É claro que é fácil se perder. Por isso é preciso sempre rever a rotina e ajustar a rota, examinar-se e meditar. Nós precisamos ter, nas palavras do filósofo Louis Lavelle, umas como que “regras da vida cotidiana”, às quais possamos nos agarrar. No livrinho que leva esse nome (e que reúne suas próprias anotações pessoais), lemos: “Não se dedicar jamais senão às grandes coisas, ou às pequenas em função das grandes, e não por si mesmas. E as grandes são as que interessam à minha vida por inteiro e contribuem para determinar o sentido do meu destino”. E também: “Tentar sempre permanecer instalado no ápice de si mesmo, ali onde estão nossos pensamentos mais altos e nossas intenções mais puras”. Assim transformamos a nossa rotina, a nossa regra de vida, numa regra de amor, numa regra de felicidade, e transformamos a nossa vida numa perpétua espreita, num atento e disfarçado ir e vir, sempre a espiar o verso dos embrulhos.

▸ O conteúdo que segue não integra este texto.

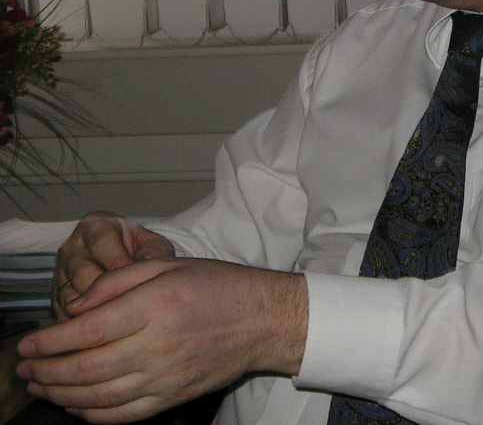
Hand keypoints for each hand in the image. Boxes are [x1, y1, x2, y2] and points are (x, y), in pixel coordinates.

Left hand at [17, 258, 307, 422]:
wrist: (265, 320)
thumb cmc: (220, 287)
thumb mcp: (170, 264)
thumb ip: (119, 280)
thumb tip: (75, 305)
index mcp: (157, 305)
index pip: (88, 331)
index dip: (49, 341)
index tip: (27, 343)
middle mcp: (159, 344)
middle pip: (87, 367)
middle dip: (47, 370)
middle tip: (25, 367)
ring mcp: (167, 376)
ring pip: (100, 396)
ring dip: (62, 394)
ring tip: (41, 386)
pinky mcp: (174, 396)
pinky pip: (124, 414)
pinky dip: (93, 415)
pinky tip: (76, 405)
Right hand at [53, 212, 175, 319]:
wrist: (127, 262)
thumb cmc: (141, 252)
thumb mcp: (152, 245)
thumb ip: (152, 253)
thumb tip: (147, 267)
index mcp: (96, 226)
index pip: (102, 243)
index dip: (118, 263)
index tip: (133, 279)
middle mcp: (73, 246)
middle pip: (83, 272)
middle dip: (105, 292)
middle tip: (125, 305)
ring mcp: (60, 271)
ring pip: (70, 294)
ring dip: (91, 310)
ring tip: (114, 320)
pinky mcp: (55, 295)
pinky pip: (62, 311)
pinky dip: (79, 322)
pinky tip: (98, 329)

Pode ser que nunca encontremos algo assim tão grandioso aos olhos do mundo, algo que seja tão vistoso como a redescoberta da obra de Bach. Mas certamente encontraremos, envolvendo os víveres dos nossos dias, a notação de uma música inaudível, de uma música apreciada talvez só pelos anjos... Nós a encontremos e, dentro de nós, se acumulará uma insuspeita riqueza, que é o sumo das alegrias da alma, uma provisão de minúsculos diamantes espirituais. Veremos que toda a nossa vida cotidiana, que é carne, está recoberta por uma secreta partitura.